Last week's digression into a Cliff Notes summary of population migration in the American South aside, faithful readers, both of you, may recall that I'm supposed to be in “Chapter Three, In Which Wallace and Irene Bear Young.”
I find I know surprisingly little about my four sisters growing up in the 1930s and 40s. I wasn't there and I now realize I just haven't heard much about it.
I know that Joyce was the bossy one because she was the oldest, and that Wylene, the youngest, was the baby of the family, which wouldn't be of note except that she still retains that title in her 60s, having solidified her claim to it in the 11 years before I was born.
I know that they sang as a quartet in church. Even after they were grown, I recall being at mountain meetings where a choir director would spot them and say “I see the Millsaps' girls out there, we'd sure appreciate it if you'uns would come up and sang us a spayshul,” and they would nail the harmony on a mountain spiritual even though they hadn't all seen each other in months, much less practiced. I recall at the age of 5 seeing Wylene sing on Atlanta television, on a local show called Stars of Tomorrow.
I also know that I had it a lot easier growing up than they, financially, of course, but also in terms of personal freedom. I know, for example, that my sister Jewel was not allowed to be the head majorette and had to settle for being a cheerleader, because majorettes marched around “half naked” at football games, and that my mother would run my sisters' suitors out of the house at 10 p.m., where they would stand on the porch and serenade her with “Good Night Irene” (“I'll see you in my dreams.”). This was partly due to their being girls, but more so because times had changed and the fact that I was spoiled rotten by my parents and four sisters who were more like doting aunts.
The one area in which things did not change that much in my parent's child rearing was discipline. My sisters say that if they misbehaved in my mother's presence, she would whip them. My father's discipline was to talk to them, and they always tried to finagle the whipping instead, because that pain soon stopped, but although my father didn't nurture grudges- there was just the one talking to and the incident was never mentioned again-- I well know the occasions when I disappointed my father still hurt to recall, and I still try to refrain from like behavior.
My mother often told me that her highest hope for me was that I become “a Christian Gentleman,” which was for her the highest praise a man could achieve. She had definite ideals about what that entailed and a hair-trigger temper when violations were observed. I don't remember her ever taking a belt or paddle to me (although I got that in school), but I vividly recall occasions when she grabbed me by the shirt front and slapped my face right and left.

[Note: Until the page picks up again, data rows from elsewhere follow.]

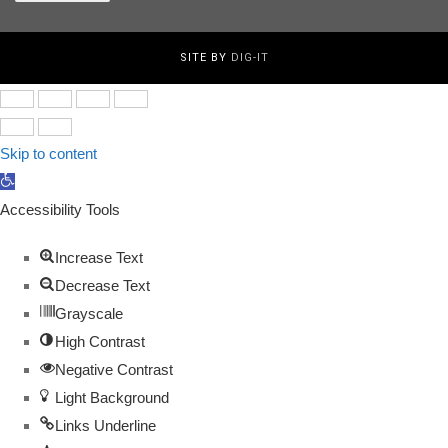
for:
SITE BY
DIG-IT
Skip to content
Open
toolbar
Accessibility Tools
Increase Text
Decrease Text
Grayscale
High Contrast
Negative Contrast
Light Background
Links Underline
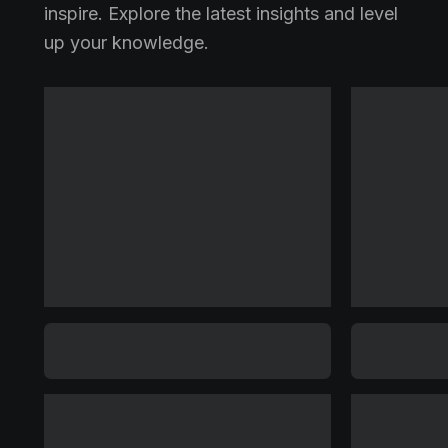
inspire. Explore the latest insights and level
up your knowledge.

One such occasion was when I was 6. A kid in Sunday School class had told me a joke which began with “Knock. Knock. Who's there? Madame,” and ended with the joke teller's foot being stuck in the door. I chose to repeat this joke for the first time to my cousin Diane while we were sitting with our legs sprawled on the front porch of her house, just outside the screen door, on the other side of which our parents were conversing.
I had led such a sheltered life that I had never heard this profanity uttered before my friend told the joke and had thought on hearing it that it was safe euphemism for “darn,” which I knew I wasn't permitted to say.
My mother, it seems, had heard this word before, and before I could get out “foot stuck in the door,” the screen door slammed and I was jerked up in bewilderment with my head being knocked from side to side in staccato rhythm to “Don't – ever – let – me --”
As long-term behavior modification, it wasn't too damn effective.